Party feeling runs exceedingly high, and light blue and dark blue badges have to be religiously affixed to the crimson dressing-gowns. Then as the year advances and the days grow warmer, the flowering plants on the roof playground are set out, the awning is set up, and the convalescents take their toys and their games into the open air. Sunlight and breezes find their way over the crowded housetops, and the geraniums and heliotropes bloom in a neighbourhood, where even now in many a back alley you may find a stunted mulberry tree, belonging to the days of the foreign weavers.
So the days pass quickly for patients and nurses alike; a round of meals and doctors’ visits, and ceaseless watching and tending, with perhaps a fire-drill, or visits of parents or friends, while the tide of life in the outside world flows up to the very walls of this haven of rest.
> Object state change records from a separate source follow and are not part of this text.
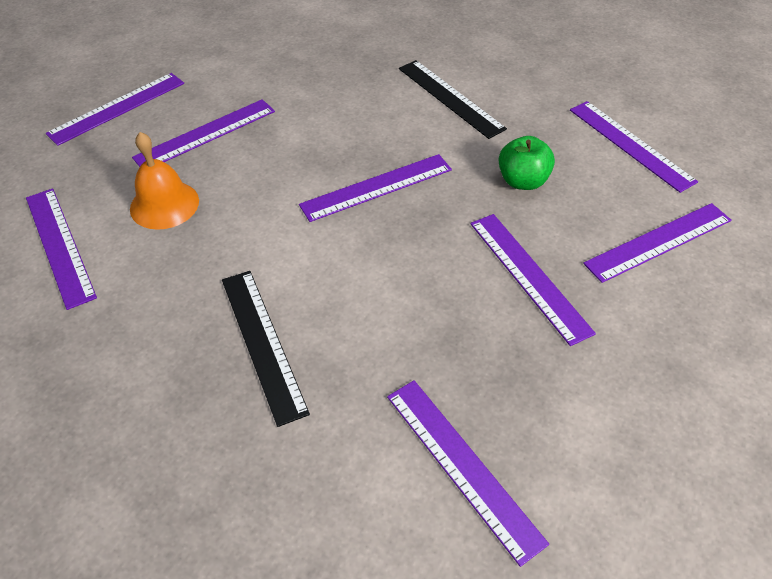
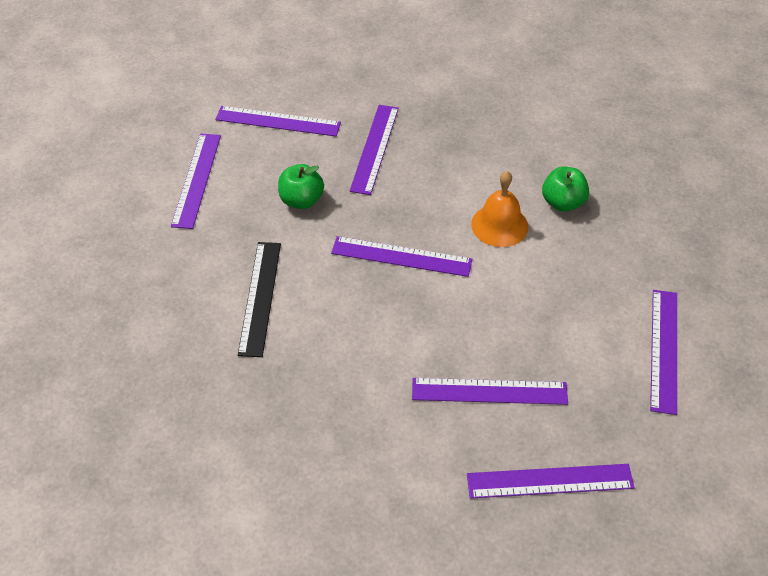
camera: 140 degrees left, 0 degrees up
orange bell [130,132,199,230] -> orange bell moved to [471,171,528,247]
black ruler [222,271,310,427] -> green apple [542,166,589,212]
purple ruler [387,380,549,567] -> none

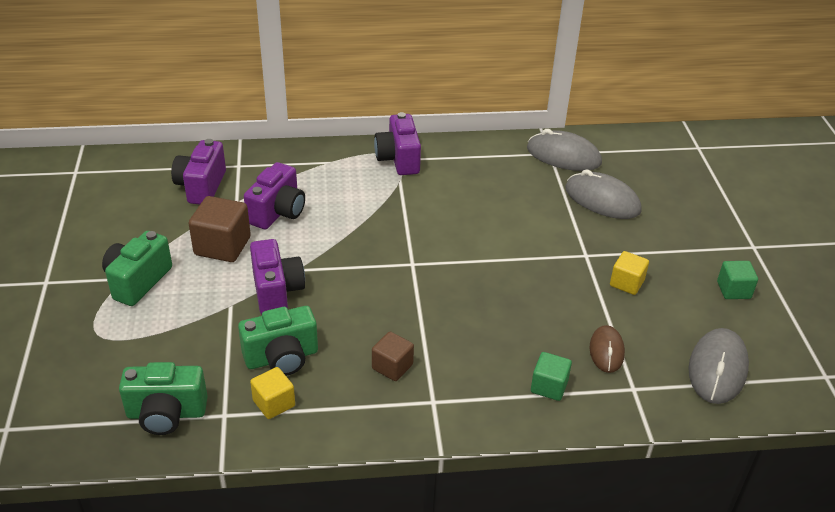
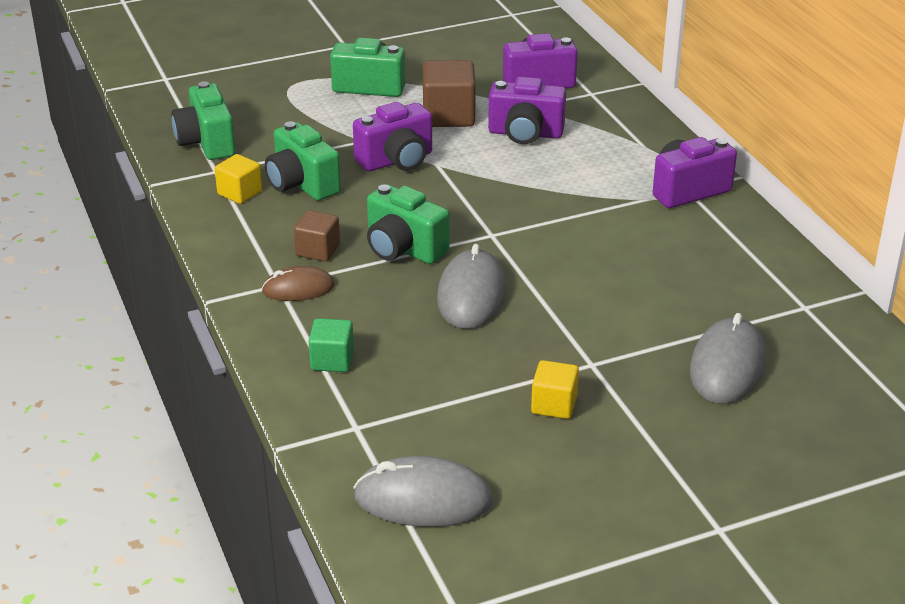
camera: 75 degrees right, 5 degrees down
grey mouse [527,129,602,171] -> grey mouse moved to [437,244,506,329]
brown mouse [589,325,625,373] -> brown mouse moved to [262,266,335,301]
green cube [717,261,758,299] -> none
none -> green camera [367,184,449,264]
Hundreds of children come and go. In 1901 the fifty-seven beds were tenanted by 732 children — some restored to health and endowed with strength for the battle before them, others condemned to years of sickness and weakness, others saved from that fate by the merciful hand of death.
Meanwhile the stream of out-patients, so ragged and down at heel for the most part, flows for ever into the grey hospital portals. Often the out-patients’ room is so crowded, and it holds 200, that the poor mothers, carrying their heavy babies, can find 'standing room only.' Armed with their bottles of medicine the careworn mothers and fathers and sisters troop out into the cold streets, back to the one or two miserable rooms, where sick and well herd together.
Far more fortunate, though otten more ailing, are those favoured fifty-seven who have won a way, by the sad privilege of pain, to a little cot and a little red dressing gown in the North-Eastern Hospital for Children.